You know the disappointment you feel when you are expecting to eat something hot, but it’s cold? Or when you’re expecting to drink a glass of milk, but get orange juice instead? Neither of those is a pleasant surprise. But I had a very pleasant surprise on our final day of clinic in Uganda when we went to the slum of Namuwongo.
I was expecting to find the same church where we set up clinic last year. The walls of the building were made of loose boards with gaps large enough for children to stick their hands through, the roof was a sagging old orange tarp which cast an orange glow in the church, the dirt floor was . . . well, dirty, and the smell from the nearby latrine filled the room, which didn’t seem to bother the flies. So, my experience last year in Namuwongo was very memorable.
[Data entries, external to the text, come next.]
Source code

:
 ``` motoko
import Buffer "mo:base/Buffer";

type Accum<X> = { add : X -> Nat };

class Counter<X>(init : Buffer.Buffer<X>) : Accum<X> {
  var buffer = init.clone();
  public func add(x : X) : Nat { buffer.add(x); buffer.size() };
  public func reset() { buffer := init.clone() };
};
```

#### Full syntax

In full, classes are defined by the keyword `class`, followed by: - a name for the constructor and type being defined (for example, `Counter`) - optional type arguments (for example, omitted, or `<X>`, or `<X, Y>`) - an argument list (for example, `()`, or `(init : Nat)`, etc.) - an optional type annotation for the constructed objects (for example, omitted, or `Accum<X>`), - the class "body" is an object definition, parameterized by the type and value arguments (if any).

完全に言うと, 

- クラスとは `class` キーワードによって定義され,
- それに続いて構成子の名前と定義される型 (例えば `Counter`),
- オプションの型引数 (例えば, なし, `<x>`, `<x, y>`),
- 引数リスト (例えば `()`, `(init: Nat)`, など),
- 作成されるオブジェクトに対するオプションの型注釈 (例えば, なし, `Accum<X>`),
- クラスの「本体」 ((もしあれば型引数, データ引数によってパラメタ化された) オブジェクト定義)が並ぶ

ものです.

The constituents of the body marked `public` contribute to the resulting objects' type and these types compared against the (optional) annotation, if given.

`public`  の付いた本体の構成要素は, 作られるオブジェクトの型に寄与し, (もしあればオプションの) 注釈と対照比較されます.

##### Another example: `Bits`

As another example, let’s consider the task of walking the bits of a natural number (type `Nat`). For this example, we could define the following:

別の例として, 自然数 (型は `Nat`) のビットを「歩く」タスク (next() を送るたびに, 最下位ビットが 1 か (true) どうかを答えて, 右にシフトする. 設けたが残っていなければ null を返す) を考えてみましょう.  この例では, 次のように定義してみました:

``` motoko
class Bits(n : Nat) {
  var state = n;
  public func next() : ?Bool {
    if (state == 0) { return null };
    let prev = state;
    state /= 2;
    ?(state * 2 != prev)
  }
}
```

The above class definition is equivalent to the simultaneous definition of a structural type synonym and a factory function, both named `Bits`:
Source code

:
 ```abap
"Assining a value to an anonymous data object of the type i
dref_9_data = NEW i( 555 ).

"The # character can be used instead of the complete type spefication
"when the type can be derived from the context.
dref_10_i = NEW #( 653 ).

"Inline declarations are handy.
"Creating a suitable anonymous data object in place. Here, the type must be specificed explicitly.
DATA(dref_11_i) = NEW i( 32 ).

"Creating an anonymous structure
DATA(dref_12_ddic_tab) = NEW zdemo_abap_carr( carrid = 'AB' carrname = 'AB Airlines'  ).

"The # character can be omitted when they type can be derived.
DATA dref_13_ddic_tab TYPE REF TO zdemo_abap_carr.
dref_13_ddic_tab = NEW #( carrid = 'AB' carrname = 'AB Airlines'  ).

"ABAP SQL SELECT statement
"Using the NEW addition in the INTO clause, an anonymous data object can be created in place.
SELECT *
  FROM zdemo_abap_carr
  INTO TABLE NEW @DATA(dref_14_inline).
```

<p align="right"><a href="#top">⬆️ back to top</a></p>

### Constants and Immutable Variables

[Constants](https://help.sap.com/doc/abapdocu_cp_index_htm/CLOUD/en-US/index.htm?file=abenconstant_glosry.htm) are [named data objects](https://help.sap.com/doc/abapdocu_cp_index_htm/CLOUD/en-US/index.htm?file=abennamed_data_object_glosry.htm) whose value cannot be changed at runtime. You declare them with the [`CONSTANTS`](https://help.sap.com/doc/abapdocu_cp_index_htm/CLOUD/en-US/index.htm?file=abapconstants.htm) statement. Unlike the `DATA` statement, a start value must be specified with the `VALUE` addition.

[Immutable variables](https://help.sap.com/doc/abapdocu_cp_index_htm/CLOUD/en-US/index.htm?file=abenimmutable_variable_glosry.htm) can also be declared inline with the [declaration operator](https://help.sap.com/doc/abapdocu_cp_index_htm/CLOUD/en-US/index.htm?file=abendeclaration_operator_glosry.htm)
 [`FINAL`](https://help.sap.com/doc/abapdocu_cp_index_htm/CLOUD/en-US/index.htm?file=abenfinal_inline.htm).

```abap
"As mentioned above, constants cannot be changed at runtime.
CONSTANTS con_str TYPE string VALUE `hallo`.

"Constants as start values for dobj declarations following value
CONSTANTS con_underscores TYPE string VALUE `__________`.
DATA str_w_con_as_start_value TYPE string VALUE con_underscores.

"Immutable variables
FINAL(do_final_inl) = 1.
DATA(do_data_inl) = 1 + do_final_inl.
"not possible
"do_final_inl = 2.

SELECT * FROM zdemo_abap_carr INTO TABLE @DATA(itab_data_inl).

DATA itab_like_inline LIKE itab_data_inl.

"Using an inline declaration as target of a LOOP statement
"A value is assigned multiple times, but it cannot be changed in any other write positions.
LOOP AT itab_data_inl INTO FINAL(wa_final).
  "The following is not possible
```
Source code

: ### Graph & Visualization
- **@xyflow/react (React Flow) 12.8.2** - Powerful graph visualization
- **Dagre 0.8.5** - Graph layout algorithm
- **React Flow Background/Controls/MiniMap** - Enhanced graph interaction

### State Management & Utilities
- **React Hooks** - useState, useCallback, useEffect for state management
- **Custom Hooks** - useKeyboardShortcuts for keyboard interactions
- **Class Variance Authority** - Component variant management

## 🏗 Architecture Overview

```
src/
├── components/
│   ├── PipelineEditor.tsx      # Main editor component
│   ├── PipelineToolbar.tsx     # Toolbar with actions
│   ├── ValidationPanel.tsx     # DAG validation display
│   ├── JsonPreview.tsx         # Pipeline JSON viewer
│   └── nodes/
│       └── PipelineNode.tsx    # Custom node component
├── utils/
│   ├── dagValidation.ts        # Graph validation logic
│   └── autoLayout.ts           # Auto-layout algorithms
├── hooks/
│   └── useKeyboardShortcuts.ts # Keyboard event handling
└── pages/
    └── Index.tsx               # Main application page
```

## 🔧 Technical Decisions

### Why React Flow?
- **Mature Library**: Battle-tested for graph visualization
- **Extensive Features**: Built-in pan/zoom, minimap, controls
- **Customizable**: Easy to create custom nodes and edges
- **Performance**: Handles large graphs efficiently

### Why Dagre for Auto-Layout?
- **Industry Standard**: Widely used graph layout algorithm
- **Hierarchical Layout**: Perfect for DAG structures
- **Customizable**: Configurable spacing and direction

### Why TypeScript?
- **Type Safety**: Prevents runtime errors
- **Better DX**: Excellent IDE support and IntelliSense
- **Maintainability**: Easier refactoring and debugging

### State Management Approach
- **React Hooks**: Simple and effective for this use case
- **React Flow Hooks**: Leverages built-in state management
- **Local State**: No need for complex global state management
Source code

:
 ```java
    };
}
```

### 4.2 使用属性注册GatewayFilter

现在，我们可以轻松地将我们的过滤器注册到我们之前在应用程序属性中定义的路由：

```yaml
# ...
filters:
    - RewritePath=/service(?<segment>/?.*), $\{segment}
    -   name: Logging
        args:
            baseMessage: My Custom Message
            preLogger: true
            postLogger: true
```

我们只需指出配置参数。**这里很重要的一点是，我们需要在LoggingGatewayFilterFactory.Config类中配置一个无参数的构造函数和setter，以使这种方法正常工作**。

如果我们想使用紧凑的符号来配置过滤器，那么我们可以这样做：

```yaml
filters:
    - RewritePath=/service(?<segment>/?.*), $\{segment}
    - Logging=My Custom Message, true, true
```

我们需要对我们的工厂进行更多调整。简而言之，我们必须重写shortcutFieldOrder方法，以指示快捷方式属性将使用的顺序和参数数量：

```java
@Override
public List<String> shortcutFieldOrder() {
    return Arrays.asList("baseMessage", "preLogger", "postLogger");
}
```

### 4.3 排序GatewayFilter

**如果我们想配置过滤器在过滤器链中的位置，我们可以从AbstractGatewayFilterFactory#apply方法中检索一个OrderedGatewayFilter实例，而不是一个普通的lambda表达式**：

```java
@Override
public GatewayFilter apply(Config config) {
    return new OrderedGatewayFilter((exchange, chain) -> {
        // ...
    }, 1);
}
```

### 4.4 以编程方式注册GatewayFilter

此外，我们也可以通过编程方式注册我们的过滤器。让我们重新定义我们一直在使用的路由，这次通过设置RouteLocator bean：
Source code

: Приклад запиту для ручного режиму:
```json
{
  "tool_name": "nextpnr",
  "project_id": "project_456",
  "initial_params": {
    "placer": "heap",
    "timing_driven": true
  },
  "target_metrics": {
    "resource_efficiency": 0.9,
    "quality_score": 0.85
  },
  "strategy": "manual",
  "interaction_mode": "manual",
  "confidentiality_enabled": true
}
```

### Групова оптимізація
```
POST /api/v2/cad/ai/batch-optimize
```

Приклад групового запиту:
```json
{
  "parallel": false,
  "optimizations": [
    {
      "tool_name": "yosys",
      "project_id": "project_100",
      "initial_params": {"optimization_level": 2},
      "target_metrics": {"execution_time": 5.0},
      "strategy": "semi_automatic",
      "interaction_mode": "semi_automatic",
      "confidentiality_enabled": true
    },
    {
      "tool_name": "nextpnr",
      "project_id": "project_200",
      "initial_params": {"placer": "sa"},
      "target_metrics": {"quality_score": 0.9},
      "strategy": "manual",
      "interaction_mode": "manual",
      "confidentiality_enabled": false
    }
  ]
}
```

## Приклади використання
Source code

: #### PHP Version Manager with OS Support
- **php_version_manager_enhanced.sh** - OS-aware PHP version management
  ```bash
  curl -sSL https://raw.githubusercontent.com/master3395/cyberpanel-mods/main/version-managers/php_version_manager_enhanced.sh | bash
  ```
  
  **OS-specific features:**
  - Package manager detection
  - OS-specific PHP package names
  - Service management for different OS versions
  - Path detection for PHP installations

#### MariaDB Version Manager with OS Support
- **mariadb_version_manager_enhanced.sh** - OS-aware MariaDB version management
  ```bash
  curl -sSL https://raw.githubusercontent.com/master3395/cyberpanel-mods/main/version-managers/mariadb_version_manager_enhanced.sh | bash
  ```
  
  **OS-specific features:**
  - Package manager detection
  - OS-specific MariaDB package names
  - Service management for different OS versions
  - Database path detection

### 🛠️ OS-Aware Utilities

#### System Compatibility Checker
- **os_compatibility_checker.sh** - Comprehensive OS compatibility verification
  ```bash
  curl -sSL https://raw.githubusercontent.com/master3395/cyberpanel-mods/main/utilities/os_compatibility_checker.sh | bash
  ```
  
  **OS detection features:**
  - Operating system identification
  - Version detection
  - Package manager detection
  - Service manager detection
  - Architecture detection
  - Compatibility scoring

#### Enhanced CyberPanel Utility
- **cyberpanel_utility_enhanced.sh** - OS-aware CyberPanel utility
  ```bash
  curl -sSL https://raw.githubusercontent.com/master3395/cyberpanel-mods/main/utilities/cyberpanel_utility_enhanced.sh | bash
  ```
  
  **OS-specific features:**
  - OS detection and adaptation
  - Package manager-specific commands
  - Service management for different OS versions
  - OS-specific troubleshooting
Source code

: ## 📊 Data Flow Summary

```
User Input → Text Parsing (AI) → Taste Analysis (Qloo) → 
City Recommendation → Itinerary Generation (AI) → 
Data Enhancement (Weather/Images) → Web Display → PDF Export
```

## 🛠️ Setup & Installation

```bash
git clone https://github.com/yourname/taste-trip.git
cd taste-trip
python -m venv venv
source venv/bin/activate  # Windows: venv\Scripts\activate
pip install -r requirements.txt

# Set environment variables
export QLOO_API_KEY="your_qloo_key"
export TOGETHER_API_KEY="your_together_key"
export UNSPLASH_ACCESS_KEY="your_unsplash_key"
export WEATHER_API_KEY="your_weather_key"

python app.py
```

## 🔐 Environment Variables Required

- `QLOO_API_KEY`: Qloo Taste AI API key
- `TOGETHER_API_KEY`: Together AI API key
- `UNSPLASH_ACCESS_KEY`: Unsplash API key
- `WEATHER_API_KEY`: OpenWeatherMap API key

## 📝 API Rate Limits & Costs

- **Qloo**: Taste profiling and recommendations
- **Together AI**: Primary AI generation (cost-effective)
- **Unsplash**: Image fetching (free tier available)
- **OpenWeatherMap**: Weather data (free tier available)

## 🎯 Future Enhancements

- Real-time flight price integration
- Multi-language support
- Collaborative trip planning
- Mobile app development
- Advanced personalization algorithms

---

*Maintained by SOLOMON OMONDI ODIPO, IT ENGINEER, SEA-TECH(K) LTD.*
As our van squeezed between shacks and vendor stalls, trying to avoid hitting small children that were calling out to the mzungus, I was looking for the familiar orange roofed building. When we drove up to the place where it should have been, we found a very much improved building. The church had a new metal roof and the boards had been reinforced and painted blue outside. On the side of the building the words were painted, “Namuwongo Ya Yesu”, which means “Namuwongo for Jesus” in the local language. When we entered, we found that the dirt floor had been covered by a new concrete floor, and the walls had been decorated with beutiful fabric. All of the building improvements had also improved the smell and temperature inside.
But one thing had not changed . . . Pastor Abbey. He was the same joyful and welcoming leader of this congregation that I met last year. The Pastor and I have been keeping in touch via email since I left Uganda. He has been a source of encouragement to me with scriptures he sends me and with updates from his work in the area. He once again welcomed our team and helped us to communicate with the community surrounding the church.
We quickly assessed the improved building and set up registration, pharmacy, area for doctors (Dr. Jay, recent Ugandan med school graduate Joseph, and nurse Katie from Nashville), and blood lab (located in a small back room that I think was a storage closet). The people were anxious to receive treatment so we got to work.
We were able to give medical treatment to about 150 people (and 31 of them accepted Jesus as their Savior during spiritual care). If we had more time, we could have seen many more. But we needed to leave by 4:00 so Jim, Jessica, and I could make our flight home. Before going to the airport, we had to go back to the guest house to shower and pack our bags, visit two young patients at a hospital where they were having surgery for burns, and have our farewell dinner with the Gregstons and Kyle.
We have loved our time in Uganda, serving the people in need and reuniting with friends. We are so thankful that God lead us to Uganda and to the Gregston family. Our lives have been forever changed.